I remain an ‘old school’ Illichian, and the Internet is like the radical dream come true. Here I commune with people whose age, educational background, colour, religion, looks, smells, living habits and whatnot do not sway me one way or the other. I read people’s words, and I make my decisions. I decide on the basis of the first few words they write, whether or not to continue, then whether or not to respond. It is a mode of communication that breaks down so many barriers.
I deeply regret to see my hero’s current stance, but nonetheless I am deeply indebted to Illich for his 1971 insights, they have been profoundly influential in the direction of my life since that time.
I do not think Illich is technophobic. In Deschooling Society he celebrates technology and indicates that one of his disagreements with other radicals critical of education is that they are often Luddites looking back to the ‘good old days.’ Illich wasn’t like that at all. But, has he given the medium a fair chance? I just don’t know, but I’d have to doubt it, since it is virtually inconceivable that anyone loving knowledge and people wouldn’t have a ball on this medium.
My Philosophy of Education class is just at the end of a three week ‘trip’ to the net (using my computer and my account—I will be a bit relieved when it is all over) and that group of ten people have just taken to it like ducks to water, and are extremely excited to get their own accounts (some of them will have to get computers first!). But, the ‘taste’ was all it took. As I see it that has to be most people’s reaction.

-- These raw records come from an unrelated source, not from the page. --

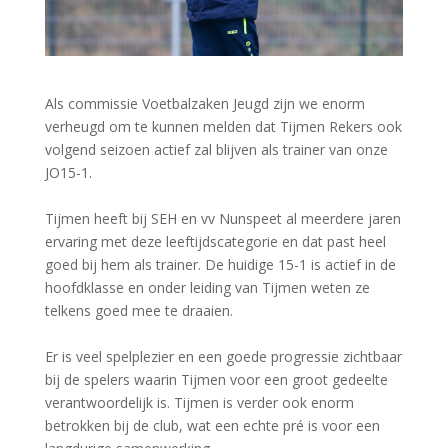
Als commissie Voetbalzaken Jeugd zijn we enorm
verheugd om te kunnen melden dat Tijmen Rekers ook
volgend seizoen actief zal blijven als trainer van onze
JO15-1.
Tijmen heeft bij SEH en vv Nunspeet al meerdere jaren
ervaring met deze leeftijdscategorie en dat past heel
goed bij hem als trainer. De huidige 15-1 is actief in de
hoofdklasse en onder leiding van Tijmen weten ze
telkens goed mee te draaien.
Er is veel spelplezier en een goede progressie zichtbaar
bij de spelers waarin Tijmen voor een groot gedeelte
verantwoordelijk is. Tijmen is verder ook enorm
betrokken bij de club, wat een echte pré is voor een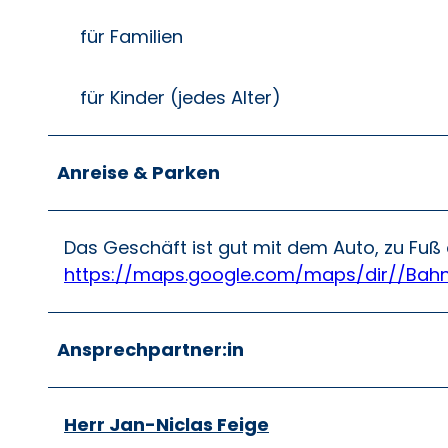
für Familien
für Kinder (jedes Alter)
Anreise & Parken
Das Geschäft ist gut mit dem Auto, zu Fuß 
https://maps.google.com/maps/dir//Bah
Ansprechpartner:in
Herr Jan-Niclas Feige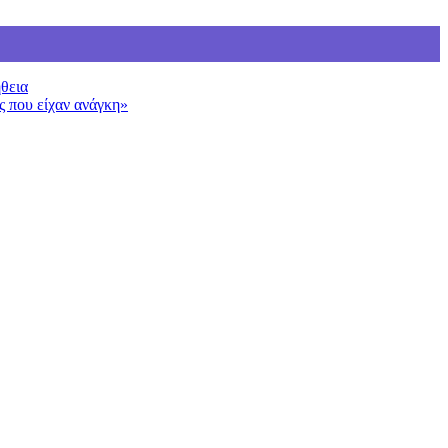
ήθεια
ς που είχαν ανάγκη»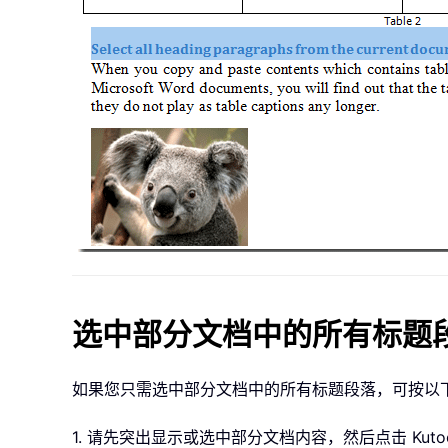
选中部分文档中的所有标题
如果您只需选中部分文档中的所有标题段落，可按以
1. 请先突出显示或选中部分文档内容，然后点击 Kuto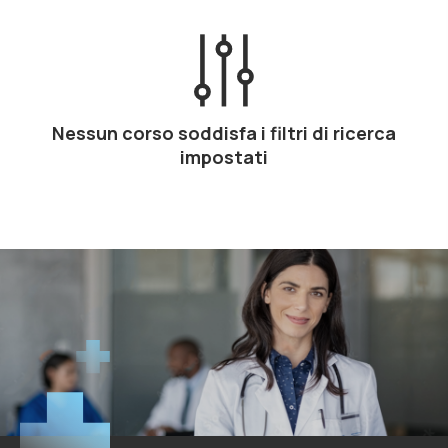
Nessun corso soddisfa i filtri di ricerca
impostati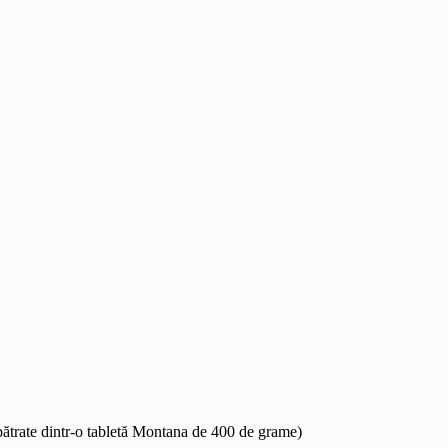
pătrate dintr-o tabletă Montana de 400 de grame)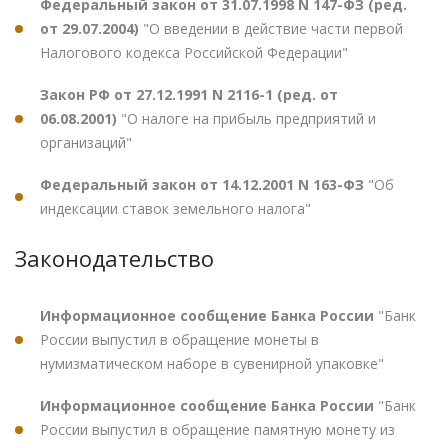
Федеральный закон от 31.07.1998 N 147-ФЗ (ред.
от 29.07.2004)
"О введении в действие части первой
Налогового кодекса Российской Федерации"
Закон РФ от 27.12.1991 N 2116-1 (ред. от
06.08.2001)
"О налоге на прибыль предприятий и
организаций"
Федеральный закон от 14.12.2001 N 163-ФЗ
"Об
индексации ставок земельного налога"
Законодательство
Информационное сообщение Банка России
"Банк
России выпустил в обращение монеты в
нумизматическом наборе в сувенирной упаковке"
Информационное сообщение Банка России
"Банк
России выпустил в обращение памятную монету из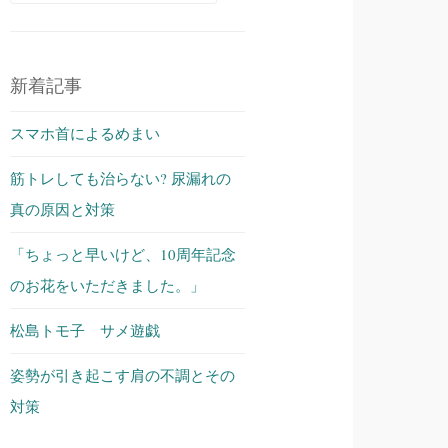
索:
新着記事
スマホ首によるめまい
筋トレしても治らない? 尿漏れの
真の原因と対策
「ちょっと早いけど、10周年記念
のお花をいただきました。」
松島トモ子 サメ遊戯
姿勢が引き起こす肩の不調とその
対策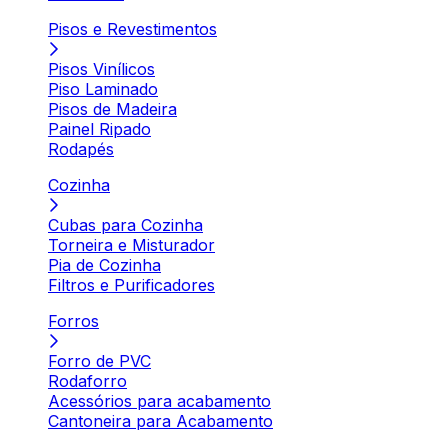
Pisos e Revestimentos
Pisos Vinílicos
Piso Laminado
Pisos de Madeira
Painel Ripado
Rodapés
Cozinha
Cubas para Cozinha
Torneira e Misturador
Pia de Cozinha
Filtros e Purificadores
Forros
Forro de PVC
Rodaforro
Acessórios para acabamento
Cantoneira para Acabamento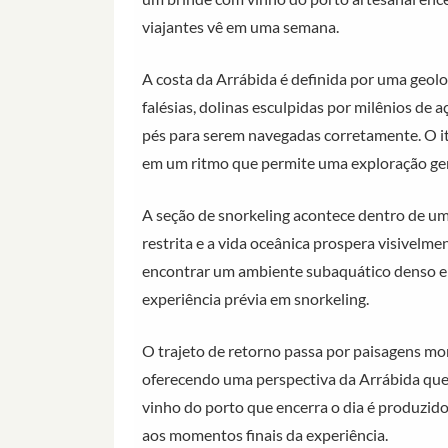
viajantes vê em uma semana.
A costa da Arrábida é definida por uma geol
falésias, dolinas esculpidas por milênios de
pés para serem navegadas corretamente. O it
em um ritmo que permite uma exploração genu
A seção de snorkeling acontece dentro de um
restrita e a vida oceânica prospera visivelme
encontrar um ambiente subaquático denso e a
experiência prévia em snorkeling.
O trajeto de retorno passa por paisagens mo
oferecendo uma perspectiva da Arrábida que 
vinho do porto que encerra o dia é produzid
aos momentos finais da experiência.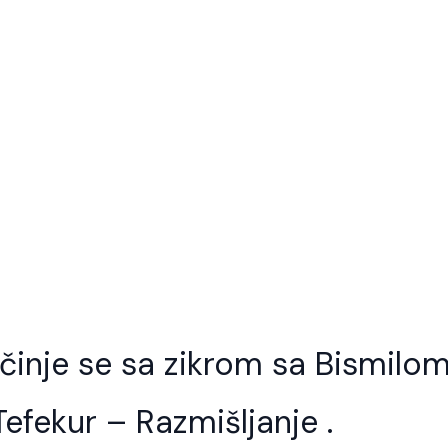
činje se sa zikrom sa Bismilom
Tefekur – Razmišljanje .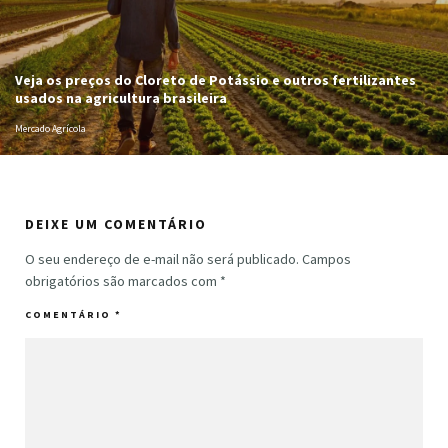
Veja os preços do Cloreto de Potássio e outros fertilizantes
usados na agricultura brasileira
Mercado Agrícola
DEIXE UM COMENTÁRIO
O seu endereço de e-mail não será publicado.
Campos
obrigatórios são marcados com
*
COMENTÁRIO
*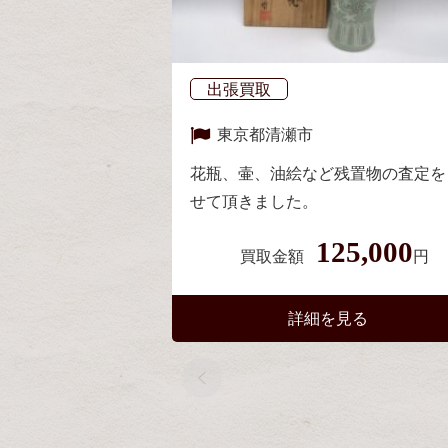
出張買取
東京都
清瀬市
花瓶、壷、油絵など残置物の査定を
せて頂きました。
125,000
買取金額
円
詳細を見る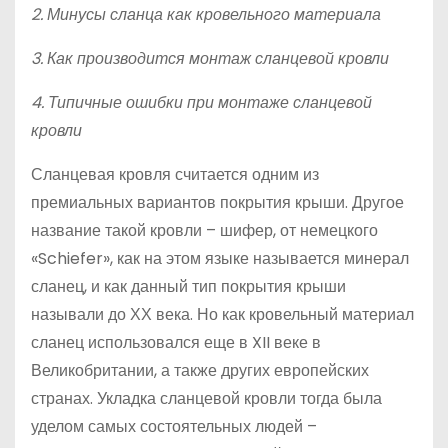
2. Минусы сланца как кровельного материала
3. Как производится монтаж сланцевой кровли
4. Типичные ошибки при монтаже сланцевой
кровли
Сланцевая кровля считается одним из
премиальных вариантов покрытия крыши. Другое
название такой кровли – шифер, от немецкого
«Schiefer», как на этом языке называется минерал
сланец, и как данный тип покрытия крыши
называли до ХХ века. Но как кровельный материал
сланец использовался еще в XII веке в
Великобритании, а также других европейских
странах. Укладка сланцевой кровли тогда была
уделом самых состоятельных людей –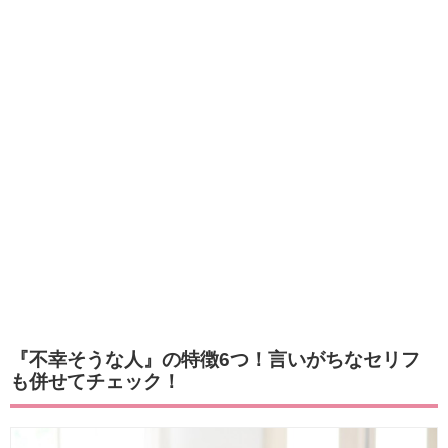
『不幸そうな人』の特徴6つ！言いがちなセリフ
も併せてチェック！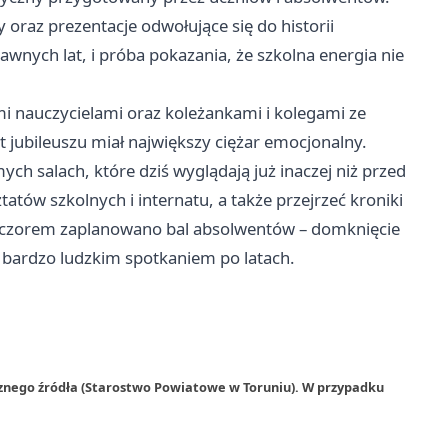
oraz prezentacje odwołujące się do historii
wnych lat, i próba pokazania, że szkolna energia nie
mi nauczycielami oraz koleżankami i kolegami ze
t jubileuszu miał największy ciężar emocjonalny.
h salach, które dziś wyglądają już inaczej niż przed
ztatów szkolnych i internatu, a także przejrzeć kroniki
ieczorem zaplanowano bal absolwentów – domknięcie
m, bardzo ludzkim spotkaniem po latach.
rznego źródła (Starostwo Powiatowe w Toruniu). W przypadku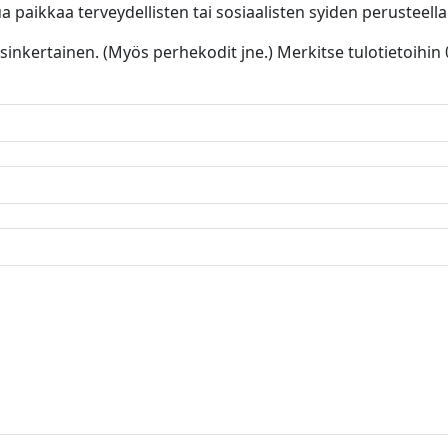
a paikkaa terveydellisten tai sosiaalisten syiden perusteella
ksinkertainen. (Myös perhekodit jne.) Merkitse tulotietoihin 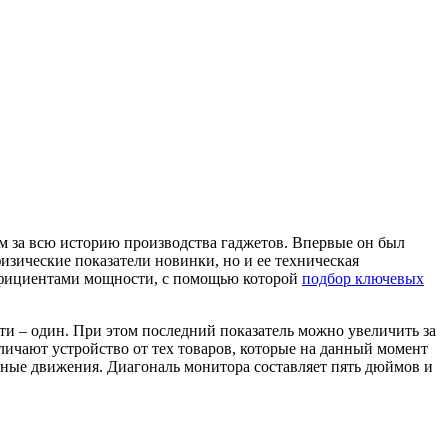
м за всю историю производства гаджетов. Впервые он был
физические показатели новинки, но и ее техническая
эффициентами мощности, с помощью которой
подбор ключевых
яти – один. При этом последний показатель можно увеличить за
личают устройство от тех товаров, которые на данный момент
льные движения. Диагональ монитора составляет пять дюймов и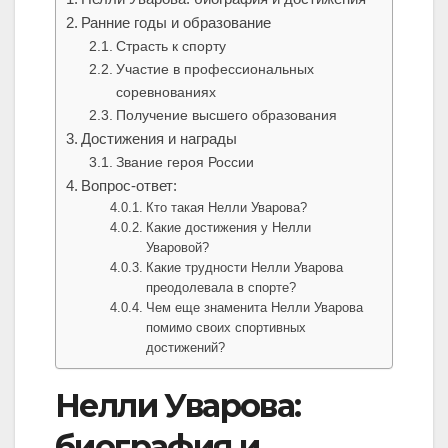
Ранние годы и образование
Страсть к спорту
Участие в профессиональных
соревнованиях
Получение высшего образования
Достижения и награды
Звание героя России
Вопрос-ответ:
Кто такая Нелли Уварова?
Какие достижения у Нелли
Уваровой?
Какие трудности Нелли Уварова
преодолевала в спорте?
Чем еще знаменита Нелли Уварова
помимо своих спортивных
достижений?
Нелли Уварова:
биография и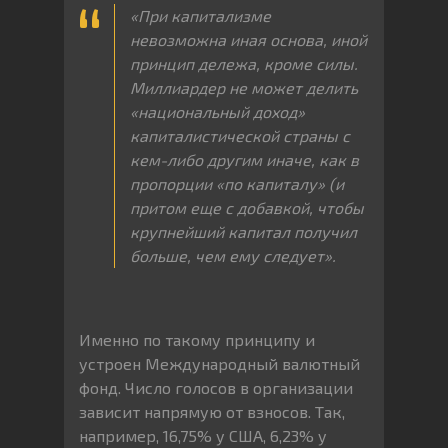
«При капитализме
невозможна иная основа, иной
принцип дележа, кроме силы.
Миллиардер не может делить
«национальный доход»
капиталистической страны с
кем-либо другим иначе, как в
пропорции «по капиталу» (и
притом еще с добавкой, чтобы
крупнейший капитал получил
больше, чем ему следует».
Именно по такому принципу и
устроен Международный валютный
фонд. Число голосов в организации
зависит напрямую от взносов. Так,
например, 16,75% у США, 6,23% у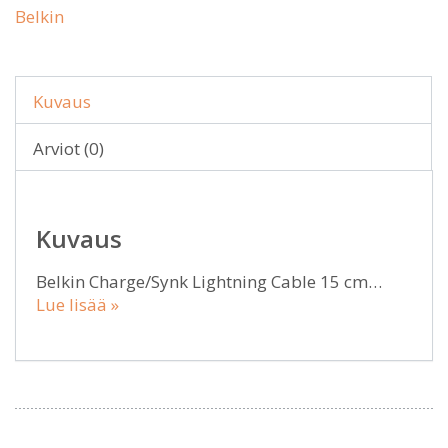
Belkin
Kuvaus
Arviot (0)
Kuvaus
Belkin Charge/Synk Lightning Cable 15 cm…
Lue lisää »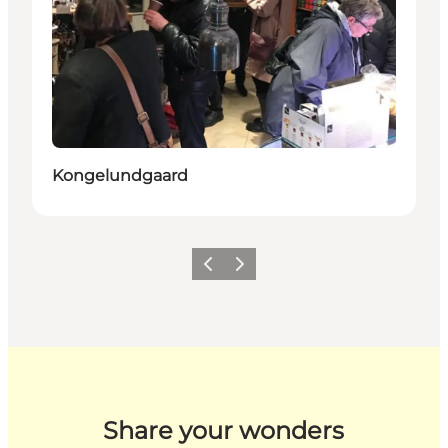
Kongelundgaard
Forrige billede
Næste billede
Share your wonders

I do find more hope and more ‘unschooled’ inquiry and learning opportunities on the Internet than I’ve ever seen before, especially when one takes into account not merely the resources, but it is the psychological mind-set, the relatively anarchistic freedom to follow your own star. A theme I keep coming back to is the lack of limits placed by age, sex, religion, learning history, even looks, smells and social habits. On the Internet you are your words and ideas and there is a great freedom and motivation in that openness.